Extracted material ▸
------------------------

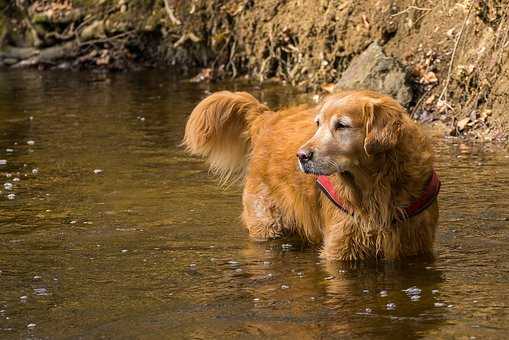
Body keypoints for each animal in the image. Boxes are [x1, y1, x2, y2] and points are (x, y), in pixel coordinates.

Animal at [182, 89, 436, 260]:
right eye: (318, 124)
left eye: (341, 125)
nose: (301, 155)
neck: (375, 184)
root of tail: (267, 117)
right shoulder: (340, 246)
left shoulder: (415, 243)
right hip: (267, 222)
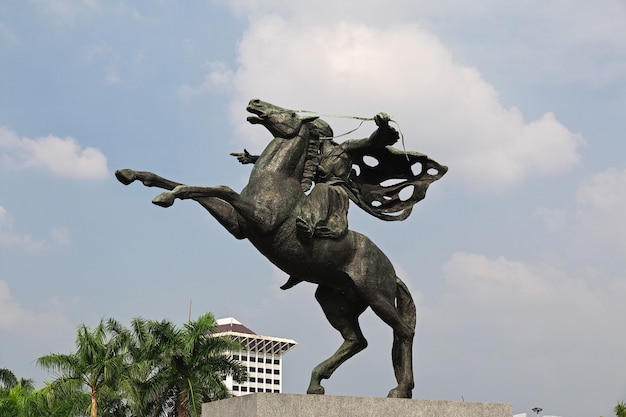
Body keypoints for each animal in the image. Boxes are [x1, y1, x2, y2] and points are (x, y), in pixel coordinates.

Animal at [117, 97, 420, 396]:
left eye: (290, 113)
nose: (255, 102)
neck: (277, 180)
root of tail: (392, 272)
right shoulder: (238, 226)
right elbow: (193, 187)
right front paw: (132, 175)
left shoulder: (261, 220)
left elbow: (221, 188)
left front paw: (166, 197)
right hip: (334, 298)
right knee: (356, 340)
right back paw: (316, 382)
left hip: (375, 295)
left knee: (403, 331)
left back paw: (400, 389)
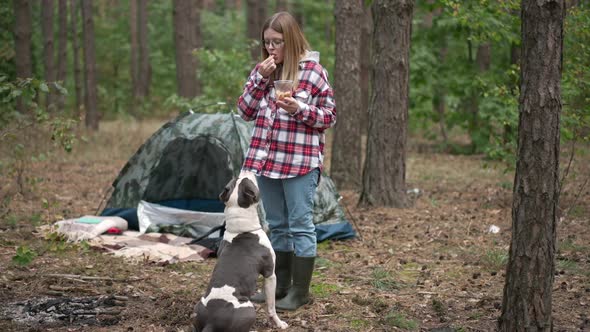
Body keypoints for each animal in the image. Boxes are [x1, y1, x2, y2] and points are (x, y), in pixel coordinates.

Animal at [193, 172, 288, 330]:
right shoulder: (270, 275)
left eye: (237, 180)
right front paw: (279, 323)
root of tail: (211, 322)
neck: (241, 229)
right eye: (248, 180)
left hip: (199, 307)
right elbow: (271, 306)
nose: (246, 170)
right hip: (248, 308)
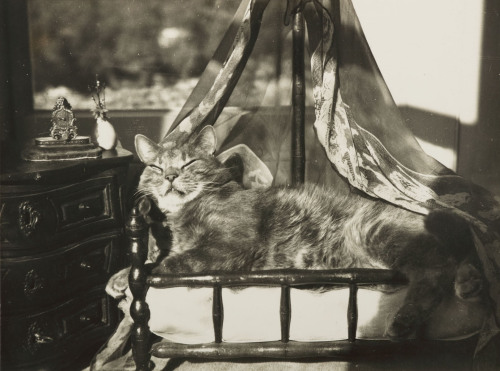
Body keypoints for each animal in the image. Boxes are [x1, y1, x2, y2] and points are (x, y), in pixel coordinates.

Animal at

------------------------

Task brief ▸ Take the material above from the line containing "nose: (255, 102)" up to and including the line containing "nose: (246, 170)" and retype it exactly, without any pictures.

Task result ▸
nose: (255, 102)
neck: (277, 180)
root of tail: (392, 272)
right shoulder: (238, 226)
right elbow: (193, 187)
right front paw: (132, 175)
left shoulder: (261, 220)
left elbow: (221, 188)
left front paw: (166, 197)
right hip: (334, 298)
right knee: (356, 340)
right back paw: (316, 382)
left hip: (375, 295)
left knee: (403, 331)
left back paw: (400, 389)
Body keypoints for each animal in the image. Boxes are [x1, y1, x2, y2] and points are (x, y), in pixel coordinates.

Animal at [193, 172, 288, 330]:
right shoulder: (270, 275)
left eye: (237, 180)
right front paw: (279, 323)
root of tail: (211, 322)
neck: (241, 229)
right eye: (248, 180)
left hip: (199, 307)
right elbow: (271, 306)
nose: (246, 170)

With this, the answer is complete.